Перепишите участок текста о коллективизации от слов «Зимой 1930 года» до слов «десятками тысяч семей.» включительно, заменив «ГПУ» на «ОГПУ».

ФРАГМЕНТ ТЕКСТА:

● ● ●

Зимой 1930 года в СССР началось массовое раскулачивание и принудительное создание колхозов. В ответ крестьяне брались за вилы и обрезы, в том числе и на Черниговщине, где стояла дивизия Федора Трухина. В 1930 году органы ГПУ на Украине зарегистрировали 2779 терактов против представителей советского и партийного актива, 1211 случаев распространения антибольшевистских листовок, 4098 массовых выступлений против коллективизации, в которых участвовало более миллиона крестьян. Через «тройки» ГПУ УССР прошли 22 204 человека. Раскулаченных и обобранных до нитки крестьян власти высылали в отдаленные районы СССР десятками тысяч семей.

● ● ●

ИСХОДНЫЕ ДАННЫЕ:
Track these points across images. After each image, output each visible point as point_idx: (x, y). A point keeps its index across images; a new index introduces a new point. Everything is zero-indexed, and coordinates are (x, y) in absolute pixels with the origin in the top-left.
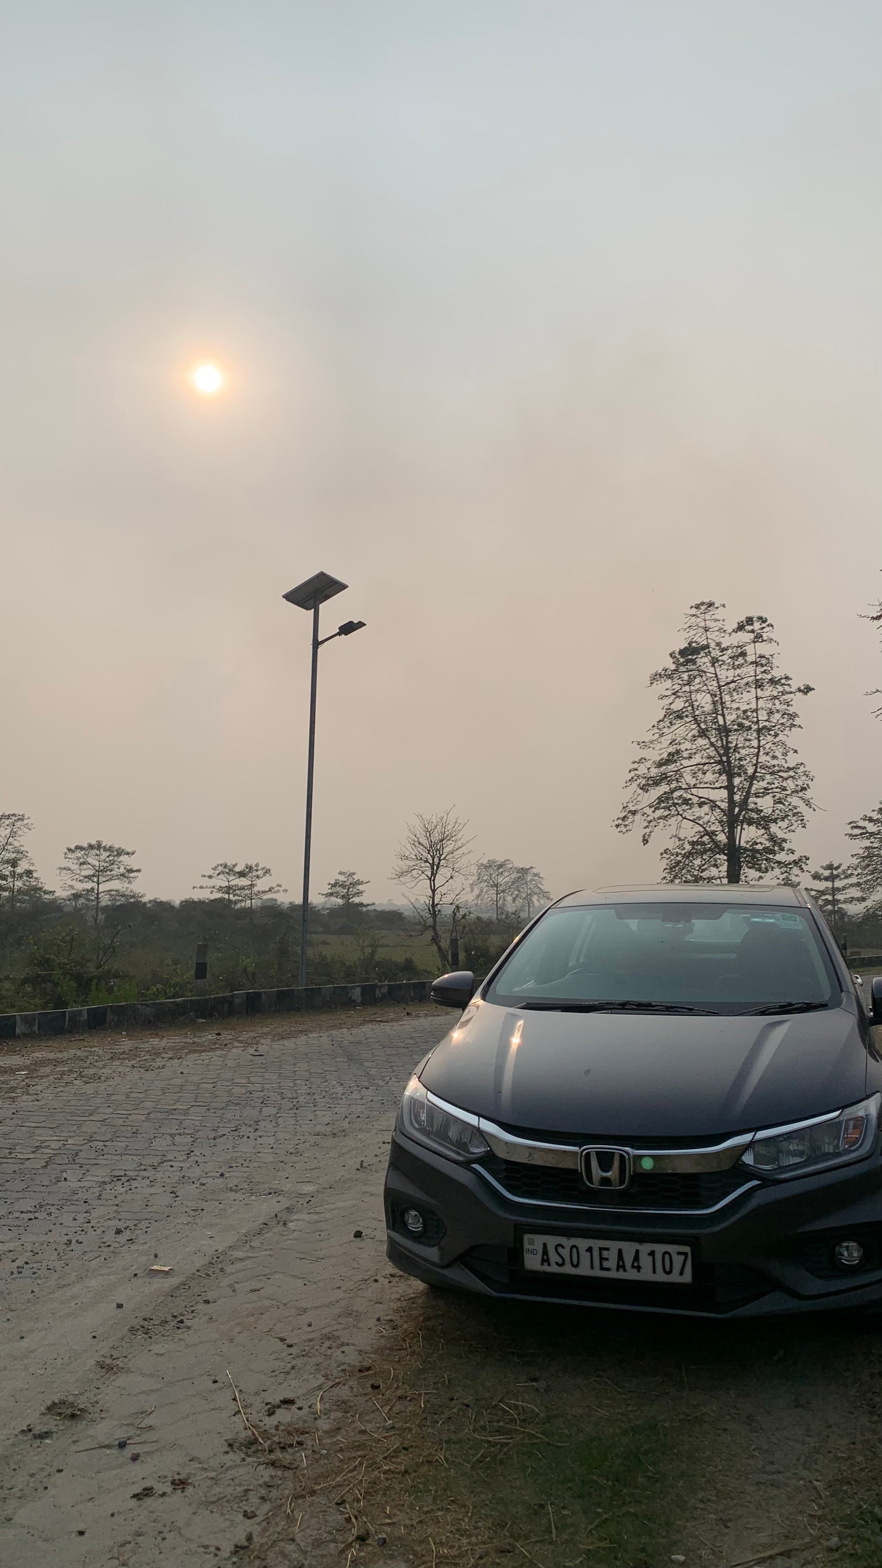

● ● ●

РЕШЕНИЕ ЗАДАНИЯ:
Зимой 1930 года в СССР началось массовое раскулачивание и принудительное создание колхозов. В ответ крестьяне брались за вилы и обрезы, в том числе и на Черниговщине, где стояла дивизия Федора Трухина. В 1930 году органы ОГПУ на Украине зарегистрировали 2779 терактов против представителей советского и партийного актива, 1211 случаев распространения антибольшевистских листовок, 4098 массовых выступлений против коллективизации, в которых участвовало более миллиона крестьян. Через «тройки» ОГПУ УССР прошли 22 204 человека. Раскулаченных и обобранных до нитки крестьян власти высылали в отдаленные районы СССР десятками тысяч семей.